§ **Exercise requirements**: Please revise the records, beginning at the line that has "astropy.wcs 7.0.1 +" and stopping after the line that has "Image 1024 x". Replace "canvas margin" with "canvas border", keep all else unchanged, and return only those lines.

▽

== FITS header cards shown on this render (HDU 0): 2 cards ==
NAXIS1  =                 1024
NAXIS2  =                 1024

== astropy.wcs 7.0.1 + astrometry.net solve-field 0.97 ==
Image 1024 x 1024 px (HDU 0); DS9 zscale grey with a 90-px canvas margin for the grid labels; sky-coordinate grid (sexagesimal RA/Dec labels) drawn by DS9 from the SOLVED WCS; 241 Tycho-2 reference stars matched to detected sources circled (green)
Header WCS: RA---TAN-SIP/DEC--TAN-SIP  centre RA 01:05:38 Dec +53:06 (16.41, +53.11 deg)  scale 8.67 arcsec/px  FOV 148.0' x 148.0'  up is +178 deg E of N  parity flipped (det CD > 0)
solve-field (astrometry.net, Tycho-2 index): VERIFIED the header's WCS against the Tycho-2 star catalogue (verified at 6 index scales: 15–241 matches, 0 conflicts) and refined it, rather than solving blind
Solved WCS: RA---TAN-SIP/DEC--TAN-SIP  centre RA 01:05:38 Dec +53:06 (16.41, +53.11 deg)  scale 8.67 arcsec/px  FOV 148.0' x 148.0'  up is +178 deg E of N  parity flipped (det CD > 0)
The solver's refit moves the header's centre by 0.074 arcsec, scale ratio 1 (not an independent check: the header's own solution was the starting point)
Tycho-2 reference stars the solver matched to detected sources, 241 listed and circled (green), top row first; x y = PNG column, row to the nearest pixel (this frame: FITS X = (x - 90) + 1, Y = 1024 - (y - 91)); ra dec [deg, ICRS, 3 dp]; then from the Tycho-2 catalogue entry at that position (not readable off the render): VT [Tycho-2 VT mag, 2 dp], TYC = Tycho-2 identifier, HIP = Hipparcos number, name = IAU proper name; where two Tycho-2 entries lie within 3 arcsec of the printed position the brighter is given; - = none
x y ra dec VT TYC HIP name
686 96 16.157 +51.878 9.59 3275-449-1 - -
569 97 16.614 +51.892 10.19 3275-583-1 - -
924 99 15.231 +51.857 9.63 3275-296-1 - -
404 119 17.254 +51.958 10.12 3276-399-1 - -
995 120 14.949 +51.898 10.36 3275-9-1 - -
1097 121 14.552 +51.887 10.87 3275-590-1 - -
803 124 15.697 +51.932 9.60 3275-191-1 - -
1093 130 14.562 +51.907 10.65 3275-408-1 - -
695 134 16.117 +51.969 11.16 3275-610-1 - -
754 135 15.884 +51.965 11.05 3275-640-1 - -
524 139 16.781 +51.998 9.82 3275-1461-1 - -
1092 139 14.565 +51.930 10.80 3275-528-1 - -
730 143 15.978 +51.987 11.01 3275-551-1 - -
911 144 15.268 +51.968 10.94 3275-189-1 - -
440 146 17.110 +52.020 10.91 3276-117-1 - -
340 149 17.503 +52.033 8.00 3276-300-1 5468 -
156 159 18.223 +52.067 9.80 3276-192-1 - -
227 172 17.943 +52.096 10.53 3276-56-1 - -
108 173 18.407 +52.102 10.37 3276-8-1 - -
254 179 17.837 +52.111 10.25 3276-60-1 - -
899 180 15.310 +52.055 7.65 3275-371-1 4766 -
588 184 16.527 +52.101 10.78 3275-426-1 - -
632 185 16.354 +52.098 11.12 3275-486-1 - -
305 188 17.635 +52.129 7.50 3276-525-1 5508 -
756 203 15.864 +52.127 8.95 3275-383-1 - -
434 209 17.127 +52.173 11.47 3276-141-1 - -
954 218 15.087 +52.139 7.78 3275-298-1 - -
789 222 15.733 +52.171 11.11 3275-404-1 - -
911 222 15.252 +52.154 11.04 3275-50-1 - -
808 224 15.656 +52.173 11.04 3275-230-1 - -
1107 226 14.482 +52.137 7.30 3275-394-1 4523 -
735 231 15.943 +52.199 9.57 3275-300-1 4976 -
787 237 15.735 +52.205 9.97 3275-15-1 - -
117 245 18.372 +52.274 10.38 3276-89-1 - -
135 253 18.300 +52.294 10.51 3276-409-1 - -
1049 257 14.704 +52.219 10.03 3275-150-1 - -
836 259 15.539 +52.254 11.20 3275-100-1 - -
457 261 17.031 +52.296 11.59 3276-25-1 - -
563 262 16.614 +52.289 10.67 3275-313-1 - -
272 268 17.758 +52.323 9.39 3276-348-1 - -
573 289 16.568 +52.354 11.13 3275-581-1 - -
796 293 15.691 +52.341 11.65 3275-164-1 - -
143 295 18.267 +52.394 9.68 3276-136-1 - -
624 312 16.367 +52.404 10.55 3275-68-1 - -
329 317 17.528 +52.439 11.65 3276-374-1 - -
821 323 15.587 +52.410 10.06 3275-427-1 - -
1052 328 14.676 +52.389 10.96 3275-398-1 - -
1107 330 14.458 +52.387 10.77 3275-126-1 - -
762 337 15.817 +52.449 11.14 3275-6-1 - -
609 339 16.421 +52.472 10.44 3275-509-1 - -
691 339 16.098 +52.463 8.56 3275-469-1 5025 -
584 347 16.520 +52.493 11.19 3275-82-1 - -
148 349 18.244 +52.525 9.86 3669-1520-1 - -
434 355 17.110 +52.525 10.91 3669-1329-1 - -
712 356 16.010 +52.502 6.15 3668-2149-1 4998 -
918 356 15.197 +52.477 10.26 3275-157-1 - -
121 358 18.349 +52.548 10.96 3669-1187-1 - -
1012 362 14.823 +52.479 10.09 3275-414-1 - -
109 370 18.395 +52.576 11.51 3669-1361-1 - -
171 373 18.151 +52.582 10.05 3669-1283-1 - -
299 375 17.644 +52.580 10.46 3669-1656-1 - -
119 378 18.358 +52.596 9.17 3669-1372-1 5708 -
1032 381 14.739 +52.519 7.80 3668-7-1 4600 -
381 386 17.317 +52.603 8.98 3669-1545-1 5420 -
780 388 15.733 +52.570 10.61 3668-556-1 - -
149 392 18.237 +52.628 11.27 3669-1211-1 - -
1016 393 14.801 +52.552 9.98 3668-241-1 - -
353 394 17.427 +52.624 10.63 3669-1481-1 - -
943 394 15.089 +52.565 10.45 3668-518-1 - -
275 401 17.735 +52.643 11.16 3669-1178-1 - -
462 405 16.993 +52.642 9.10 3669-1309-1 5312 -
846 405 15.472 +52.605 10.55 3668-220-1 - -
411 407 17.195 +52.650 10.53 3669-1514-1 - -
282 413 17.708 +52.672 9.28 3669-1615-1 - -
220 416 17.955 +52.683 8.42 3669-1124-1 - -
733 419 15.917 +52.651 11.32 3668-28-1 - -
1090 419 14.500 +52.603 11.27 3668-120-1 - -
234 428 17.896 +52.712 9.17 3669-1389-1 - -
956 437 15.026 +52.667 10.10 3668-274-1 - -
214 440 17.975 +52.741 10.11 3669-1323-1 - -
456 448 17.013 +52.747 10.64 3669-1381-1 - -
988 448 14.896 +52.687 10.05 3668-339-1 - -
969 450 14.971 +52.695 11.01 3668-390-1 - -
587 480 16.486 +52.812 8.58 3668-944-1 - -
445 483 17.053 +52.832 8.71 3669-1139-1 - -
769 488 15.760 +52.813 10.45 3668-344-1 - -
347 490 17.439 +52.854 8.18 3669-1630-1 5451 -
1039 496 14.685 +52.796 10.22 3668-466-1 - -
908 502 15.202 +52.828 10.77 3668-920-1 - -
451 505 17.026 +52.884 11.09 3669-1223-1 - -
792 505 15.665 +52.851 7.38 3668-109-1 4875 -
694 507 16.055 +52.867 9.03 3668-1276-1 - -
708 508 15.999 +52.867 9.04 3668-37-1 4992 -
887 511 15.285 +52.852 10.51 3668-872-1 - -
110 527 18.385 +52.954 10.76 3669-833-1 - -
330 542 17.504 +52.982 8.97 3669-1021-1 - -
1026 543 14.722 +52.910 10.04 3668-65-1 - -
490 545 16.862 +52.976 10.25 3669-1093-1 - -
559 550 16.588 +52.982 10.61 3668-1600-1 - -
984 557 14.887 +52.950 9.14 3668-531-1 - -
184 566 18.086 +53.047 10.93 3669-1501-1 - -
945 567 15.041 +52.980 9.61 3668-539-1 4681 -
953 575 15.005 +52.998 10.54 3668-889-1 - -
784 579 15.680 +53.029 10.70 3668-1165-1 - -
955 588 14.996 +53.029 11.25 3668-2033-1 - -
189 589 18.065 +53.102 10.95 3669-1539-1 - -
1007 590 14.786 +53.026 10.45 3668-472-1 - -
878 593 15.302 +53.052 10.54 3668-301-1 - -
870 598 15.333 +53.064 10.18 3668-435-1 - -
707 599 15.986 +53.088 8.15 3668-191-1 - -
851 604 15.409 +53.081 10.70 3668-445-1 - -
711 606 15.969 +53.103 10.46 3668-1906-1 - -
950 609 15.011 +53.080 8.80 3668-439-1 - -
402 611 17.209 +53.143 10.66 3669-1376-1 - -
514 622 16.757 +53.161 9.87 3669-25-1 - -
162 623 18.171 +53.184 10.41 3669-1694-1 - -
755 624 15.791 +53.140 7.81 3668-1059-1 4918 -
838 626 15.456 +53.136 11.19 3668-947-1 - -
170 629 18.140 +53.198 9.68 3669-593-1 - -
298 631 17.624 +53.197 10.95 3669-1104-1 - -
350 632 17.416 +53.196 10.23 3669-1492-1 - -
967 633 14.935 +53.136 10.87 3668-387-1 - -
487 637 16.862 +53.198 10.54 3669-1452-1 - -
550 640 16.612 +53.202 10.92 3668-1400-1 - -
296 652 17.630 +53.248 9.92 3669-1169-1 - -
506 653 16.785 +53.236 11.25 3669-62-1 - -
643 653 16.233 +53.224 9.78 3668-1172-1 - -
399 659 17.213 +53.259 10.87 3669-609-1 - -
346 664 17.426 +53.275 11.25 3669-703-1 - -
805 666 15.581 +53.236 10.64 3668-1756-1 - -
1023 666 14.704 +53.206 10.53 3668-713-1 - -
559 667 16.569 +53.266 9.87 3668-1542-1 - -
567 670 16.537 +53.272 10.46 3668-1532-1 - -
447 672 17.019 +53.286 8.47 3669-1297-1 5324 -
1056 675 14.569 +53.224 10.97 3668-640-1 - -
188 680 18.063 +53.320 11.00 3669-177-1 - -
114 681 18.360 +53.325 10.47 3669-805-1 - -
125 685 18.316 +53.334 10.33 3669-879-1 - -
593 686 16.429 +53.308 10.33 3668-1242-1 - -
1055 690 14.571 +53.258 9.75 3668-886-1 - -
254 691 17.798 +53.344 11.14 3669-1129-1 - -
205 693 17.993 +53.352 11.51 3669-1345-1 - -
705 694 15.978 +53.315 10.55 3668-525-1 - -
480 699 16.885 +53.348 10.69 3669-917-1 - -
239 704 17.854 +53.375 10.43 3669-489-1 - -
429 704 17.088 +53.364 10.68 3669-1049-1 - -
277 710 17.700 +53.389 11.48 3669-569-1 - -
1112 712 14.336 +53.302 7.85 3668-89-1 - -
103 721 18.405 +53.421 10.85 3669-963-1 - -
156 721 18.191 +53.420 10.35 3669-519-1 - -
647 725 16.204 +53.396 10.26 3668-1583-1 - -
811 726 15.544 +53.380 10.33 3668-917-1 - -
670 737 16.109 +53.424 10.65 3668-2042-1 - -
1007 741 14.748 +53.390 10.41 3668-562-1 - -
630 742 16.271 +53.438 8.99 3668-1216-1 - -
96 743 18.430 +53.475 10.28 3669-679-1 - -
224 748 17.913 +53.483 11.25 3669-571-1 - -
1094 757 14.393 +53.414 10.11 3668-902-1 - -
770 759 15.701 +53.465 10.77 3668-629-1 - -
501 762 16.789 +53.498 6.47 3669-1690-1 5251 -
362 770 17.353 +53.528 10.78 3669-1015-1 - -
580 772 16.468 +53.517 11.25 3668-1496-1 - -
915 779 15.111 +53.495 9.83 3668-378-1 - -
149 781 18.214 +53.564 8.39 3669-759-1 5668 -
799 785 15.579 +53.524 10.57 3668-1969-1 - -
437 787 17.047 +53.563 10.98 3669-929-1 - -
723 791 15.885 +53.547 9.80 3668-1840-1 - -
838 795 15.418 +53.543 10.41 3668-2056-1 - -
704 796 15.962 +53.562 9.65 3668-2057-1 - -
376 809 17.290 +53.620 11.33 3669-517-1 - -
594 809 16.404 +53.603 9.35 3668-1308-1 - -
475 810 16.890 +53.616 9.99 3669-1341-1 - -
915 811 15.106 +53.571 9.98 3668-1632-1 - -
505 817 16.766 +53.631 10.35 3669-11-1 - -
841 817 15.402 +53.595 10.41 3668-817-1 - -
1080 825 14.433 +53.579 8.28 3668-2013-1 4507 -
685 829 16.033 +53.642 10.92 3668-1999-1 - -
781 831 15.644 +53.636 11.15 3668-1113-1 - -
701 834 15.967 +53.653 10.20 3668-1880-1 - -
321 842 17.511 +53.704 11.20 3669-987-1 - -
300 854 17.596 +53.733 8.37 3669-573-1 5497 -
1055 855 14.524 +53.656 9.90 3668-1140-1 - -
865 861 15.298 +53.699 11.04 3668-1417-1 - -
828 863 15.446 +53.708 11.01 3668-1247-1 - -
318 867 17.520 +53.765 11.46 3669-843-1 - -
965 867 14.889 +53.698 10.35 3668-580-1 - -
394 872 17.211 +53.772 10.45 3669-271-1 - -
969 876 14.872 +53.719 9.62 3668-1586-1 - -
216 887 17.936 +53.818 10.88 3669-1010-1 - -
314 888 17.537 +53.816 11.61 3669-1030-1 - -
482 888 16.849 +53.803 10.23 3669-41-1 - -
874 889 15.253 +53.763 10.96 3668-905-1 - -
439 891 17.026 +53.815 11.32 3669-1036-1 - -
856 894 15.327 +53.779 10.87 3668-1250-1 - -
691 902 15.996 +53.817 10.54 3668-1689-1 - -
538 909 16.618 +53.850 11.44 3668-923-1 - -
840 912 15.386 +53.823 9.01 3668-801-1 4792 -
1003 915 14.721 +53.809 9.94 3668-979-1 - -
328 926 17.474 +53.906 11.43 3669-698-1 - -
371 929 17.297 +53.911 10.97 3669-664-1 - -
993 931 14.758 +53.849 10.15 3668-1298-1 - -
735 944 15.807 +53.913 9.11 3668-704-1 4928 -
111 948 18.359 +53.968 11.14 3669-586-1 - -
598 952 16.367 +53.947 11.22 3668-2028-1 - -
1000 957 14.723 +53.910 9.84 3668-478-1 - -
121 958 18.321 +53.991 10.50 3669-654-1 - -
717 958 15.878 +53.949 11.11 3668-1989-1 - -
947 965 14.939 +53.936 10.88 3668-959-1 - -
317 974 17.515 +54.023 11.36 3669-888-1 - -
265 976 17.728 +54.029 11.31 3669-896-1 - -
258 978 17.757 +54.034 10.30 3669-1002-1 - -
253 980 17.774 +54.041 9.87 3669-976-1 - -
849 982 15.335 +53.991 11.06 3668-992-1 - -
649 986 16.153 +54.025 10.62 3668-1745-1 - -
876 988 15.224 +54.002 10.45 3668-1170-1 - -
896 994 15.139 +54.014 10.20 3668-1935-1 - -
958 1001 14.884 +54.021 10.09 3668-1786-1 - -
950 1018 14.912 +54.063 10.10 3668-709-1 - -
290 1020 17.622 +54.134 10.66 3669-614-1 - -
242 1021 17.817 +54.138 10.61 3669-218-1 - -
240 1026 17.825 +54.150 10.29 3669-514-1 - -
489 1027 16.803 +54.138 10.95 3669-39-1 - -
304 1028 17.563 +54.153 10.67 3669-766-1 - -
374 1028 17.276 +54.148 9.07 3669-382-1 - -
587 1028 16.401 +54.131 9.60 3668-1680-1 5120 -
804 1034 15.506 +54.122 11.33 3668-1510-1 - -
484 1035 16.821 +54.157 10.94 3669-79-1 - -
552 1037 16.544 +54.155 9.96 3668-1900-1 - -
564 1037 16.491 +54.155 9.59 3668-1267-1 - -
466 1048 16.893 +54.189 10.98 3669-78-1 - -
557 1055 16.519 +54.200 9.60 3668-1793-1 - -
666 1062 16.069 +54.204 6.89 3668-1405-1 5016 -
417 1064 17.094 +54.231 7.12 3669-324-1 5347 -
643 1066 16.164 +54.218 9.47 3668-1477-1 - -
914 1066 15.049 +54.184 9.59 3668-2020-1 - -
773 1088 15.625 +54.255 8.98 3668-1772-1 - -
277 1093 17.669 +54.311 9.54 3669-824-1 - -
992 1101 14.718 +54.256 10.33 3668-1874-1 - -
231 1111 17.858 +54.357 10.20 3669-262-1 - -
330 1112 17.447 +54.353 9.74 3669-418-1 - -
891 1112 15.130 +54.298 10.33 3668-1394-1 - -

△

§ **Solution below**:
== astropy.wcs 7.0.1 + astrometry.net solve-field 0.97 ==
Image 1024 x 1024 px (HDU 0); DS9 zscale grey with a 90-px canvas border for the grid labels; sky-coordinate grid (sexagesimal RA/Dec labels) drawn by DS9 from the SOLVED WCS; 241 Tycho-2 reference stars matched to detected sources circled (green)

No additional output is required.